Last edited by a moderator:
No that was only part of what was said. Feel free to go tell Carmack he is wrong, we are just the messengers
What does that have to do with anything? You weren't discussing Carmack in general, you were replying to Billy Idol ... who said :
"His enthusiasm during the keynote really got me to the point where I want VR gaming myself...but it seems that the tec is still far away. I think he is right, that one of his major concerns is simulation sickness.
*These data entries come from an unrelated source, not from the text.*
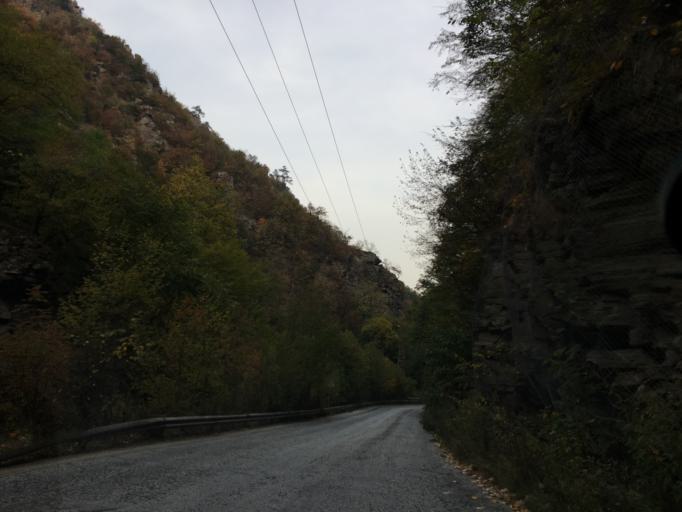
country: BG
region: Pazardzhik
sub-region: Obshtina Belovo
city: Belovo
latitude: 42.1634
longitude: 23.9695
The smallest movements of your head need a consequence in the simulated world."
What was also said is that John Carmack thinks that most traditional LCD screens have a big problem with stereoscopic 3D.
Billy Idol was talking about VR specifically ... or in other words, HMDs ... the problems traditional LCD screens have with shutter glasses are neither here nor there, and OLEDs do not solve the fundamental latency problem Billy Idol was talking about (since rendering latency is the largest part of it).

As for Carmack, where exactly did he call response time latency?
 
Its been around for ages
Cat Stabilization was First pioneered by Eddie "The Eagle" Edwards during the 1998 winter Olympics
 
How cute ... !

I'm about to get my 10 yo cat from the vet, had to have one eye removed (virus induced cancer :( ), looked just like that one when I got him first (though he was a mess, stray cat in bad condition, cleaned up nicely though stunted in his growth).

Anyway back on topic:

http://nl.hardware.info/reviews/283...ratie-testresultaten-reactietijd-en-input-lag

shows that 0-100-0 pixel values for panels are indeed not great in general, much worse than I thought, and IPS panels are worse. So there is indeed an important win here for OLED.
 
Anyone have an educated guess as to what sort of rendering load and resulting new/different bottlenecks there would be with this method of split screen stereoscopy? Being that each field is doubled, but half the pixels, any sort of per-pixel shading/texturing/etc should be roughly the same pixel load as having just a standard single full frame? Scene geometry would be presumably doubled though?